* _Data for review_:

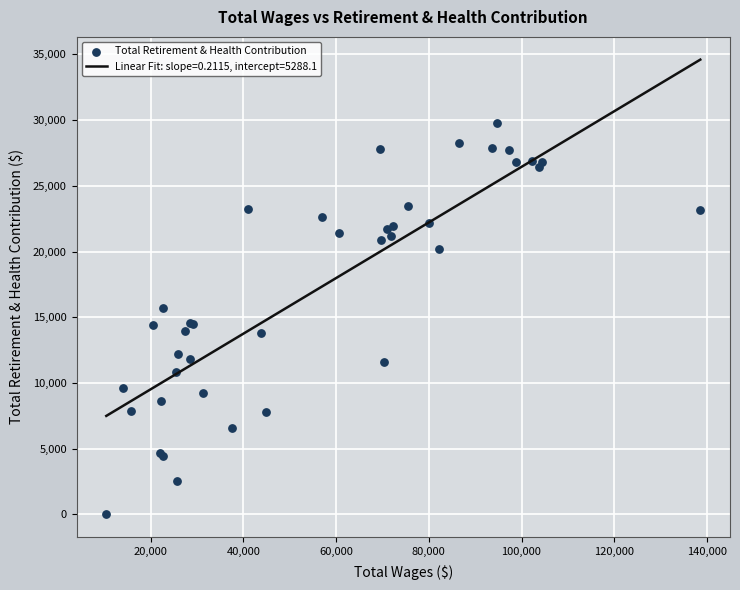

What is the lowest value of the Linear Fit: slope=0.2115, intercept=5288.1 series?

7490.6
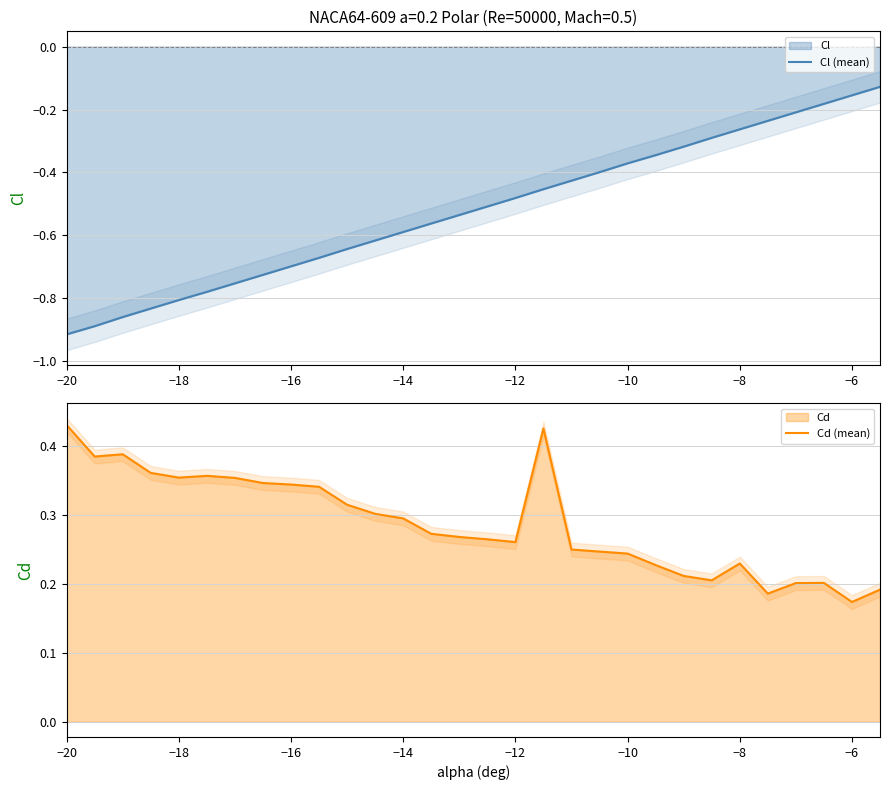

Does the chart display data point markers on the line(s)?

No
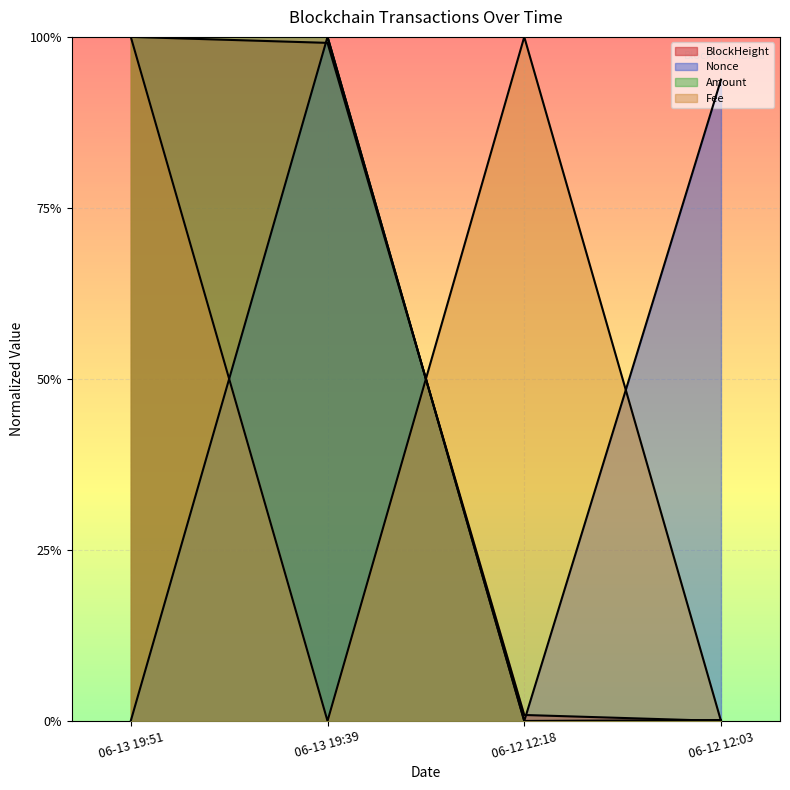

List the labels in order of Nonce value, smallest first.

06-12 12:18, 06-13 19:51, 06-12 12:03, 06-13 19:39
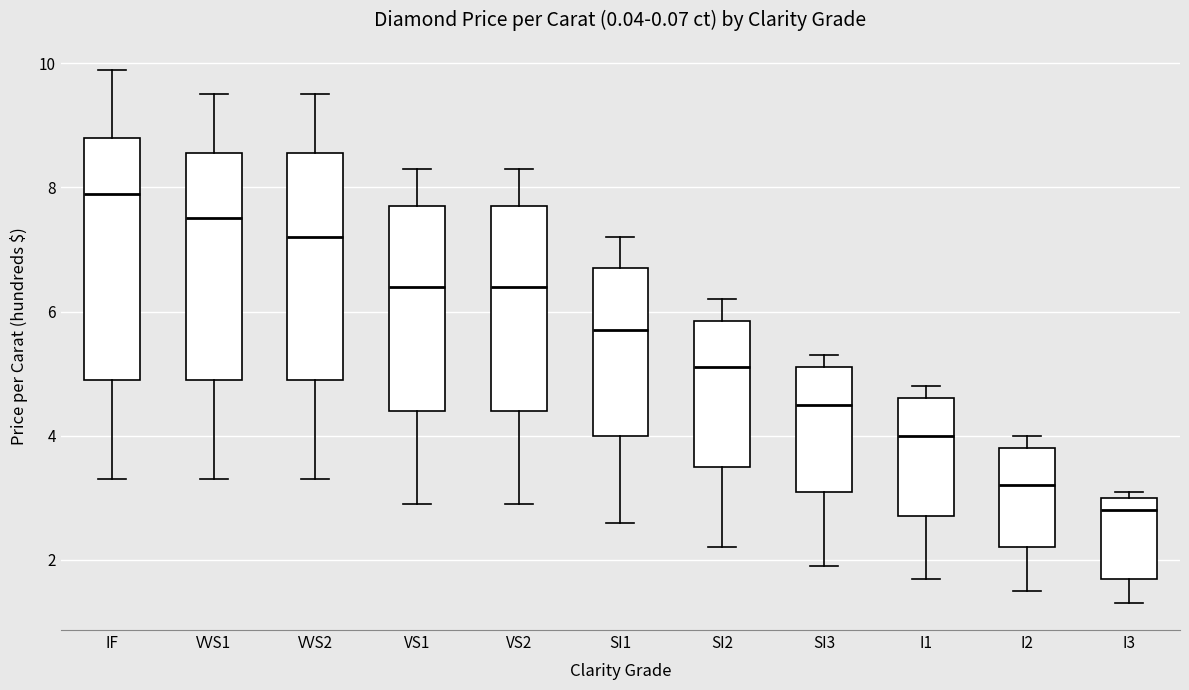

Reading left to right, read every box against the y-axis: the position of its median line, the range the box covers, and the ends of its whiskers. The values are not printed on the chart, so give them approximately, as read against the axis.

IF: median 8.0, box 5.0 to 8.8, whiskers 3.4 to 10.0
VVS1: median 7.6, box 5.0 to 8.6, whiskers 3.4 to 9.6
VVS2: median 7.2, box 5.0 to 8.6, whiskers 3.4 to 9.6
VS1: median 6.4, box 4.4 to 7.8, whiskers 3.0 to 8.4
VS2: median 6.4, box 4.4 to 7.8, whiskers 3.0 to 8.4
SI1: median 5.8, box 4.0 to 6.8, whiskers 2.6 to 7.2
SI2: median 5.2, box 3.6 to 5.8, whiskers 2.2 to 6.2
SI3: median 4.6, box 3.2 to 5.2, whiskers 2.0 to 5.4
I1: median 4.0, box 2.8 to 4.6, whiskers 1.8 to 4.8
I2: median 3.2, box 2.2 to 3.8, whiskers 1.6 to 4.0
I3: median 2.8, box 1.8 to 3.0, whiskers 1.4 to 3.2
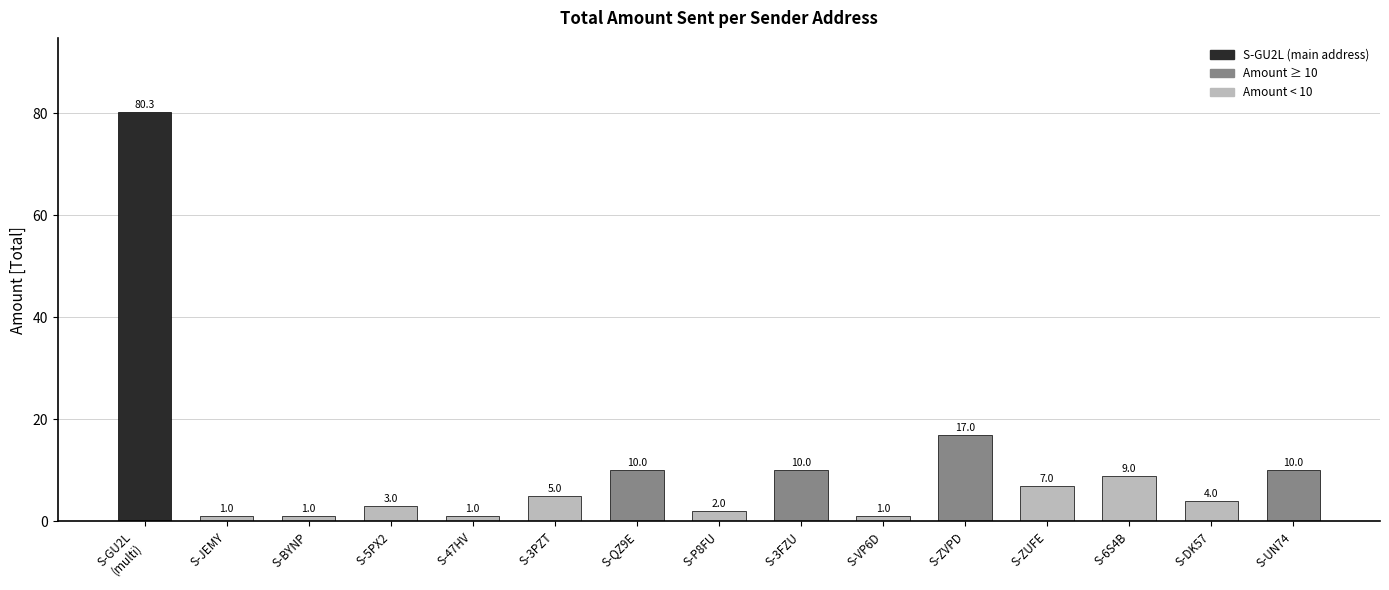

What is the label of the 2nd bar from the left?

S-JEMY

* _What is expected_:
Copy the lines word for word, starting at the line that contains "06-12 12:18, 06-13" and ending with the last of the lines. Include both of those lines, and leave out the pictures.

* _Output for this exercise_:
06-12 12:18, 06-13 19:51, 06-12 12:03, 06-13 19:39

Reading left to right, read every box against the y-axis: the position of its median line, the range the box covers, and the ends of its whiskers. The values are not printed on the chart, so give them approximately, as read against the axis.

IF: median 8.0, box 5.0 to 8.8, whiskers 3.4 to 10.0
VVS1: median 7.6, box 5.0 to 8.6, whiskers 3.4 to 9.6
VVS2: median 7.2, box 5.0 to 8.6, whiskers 3.4 to 9.6
VS1: median 6.4, box 4.4 to 7.8, whiskers 3.0 to 8.4
VS2: median 6.4, box 4.4 to 7.8, whiskers 3.0 to 8.4
SI1: median 5.8, box 4.0 to 6.8, whiskers 2.6 to 7.2
SI2: median 5.2, box 3.6 to 5.8, whiskers 2.2 to 6.2
SI3: median 4.6, box 3.2 to 5.2, whiskers 2.0 to 5.4
I1: median 4.0, box 2.8 to 4.6, whiskers 1.8 to 4.8
I2: median 3.2, box 2.2 to 3.8, whiskers 1.6 to 4.0
I3: median 2.8, box 1.8 to 3.0, whiskers 1.4 to 3.2

What is the label of the 2nd bar from the left?

S-JEMY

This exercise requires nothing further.